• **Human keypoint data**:

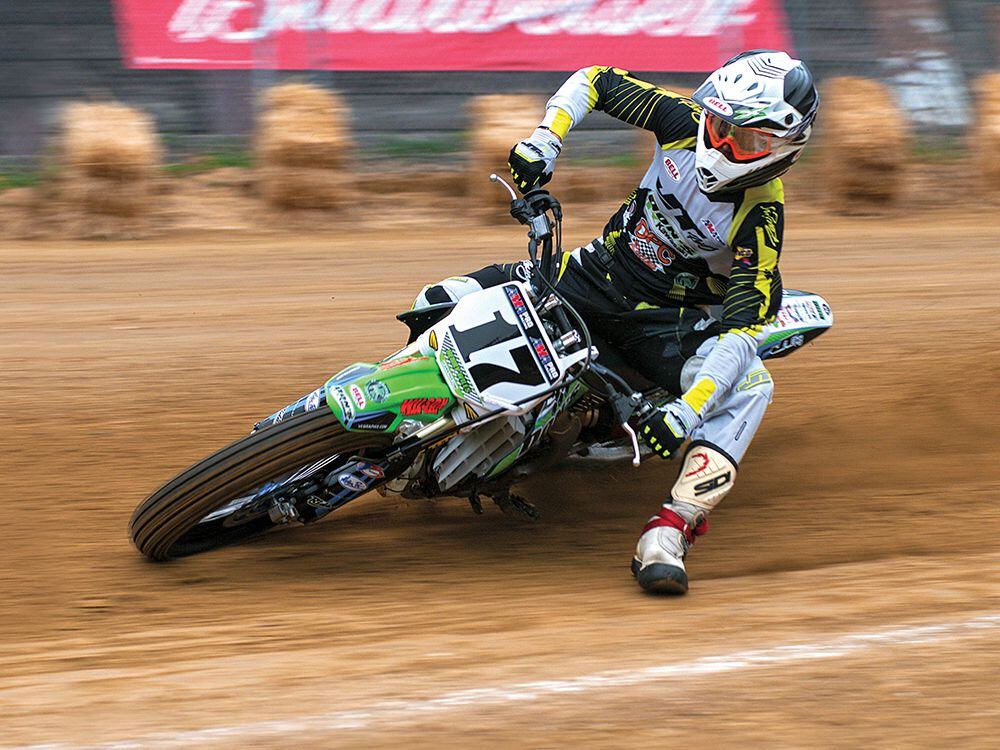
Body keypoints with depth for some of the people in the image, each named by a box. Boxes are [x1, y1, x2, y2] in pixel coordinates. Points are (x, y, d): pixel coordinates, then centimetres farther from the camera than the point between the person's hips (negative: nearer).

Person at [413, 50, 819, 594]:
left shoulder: (760, 219, -24)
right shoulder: (685, 121, -13)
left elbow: (743, 328, -30)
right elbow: (596, 81, 0)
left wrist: (688, 411, -41)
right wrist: (544, 139, -15)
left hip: (666, 319, -4)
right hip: (594, 277, 4)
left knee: (750, 386, -34)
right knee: (442, 304, -8)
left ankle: (668, 534, -39)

• **What this task involves**: Rewrite every line of the data above as a numbered list, skipping blank lines. Leave the pictures out of your answer.

• **Result of the task**:
1. Body keypoints with depth for some of the people in the image, each named by a box. Boxes are [x1, y1, x2, y2] in pixel coordinates. Points are (x, y, d): pixel coordinates, then centimetres farther from the camera than the point between the person's hips (negative: nearer).
2. Person at [413, 50, 819, 594]:
3. left shoulder: (760, 219, -24)
4. right shoulder: (685, 121, -13)
5. left elbow: (743, 328, -30)
6. right elbow: (596, 81, 0)
7. left wrist: (688, 411, -41)
8. right wrist: (544, 139, -15)
9. left hip: (666, 319, -4)
10. right hip: (594, 277, 4)
11. left knee: (750, 386, -34)
12. right knee: (442, 304, -8)
13. left ankle: (668, 534, -39)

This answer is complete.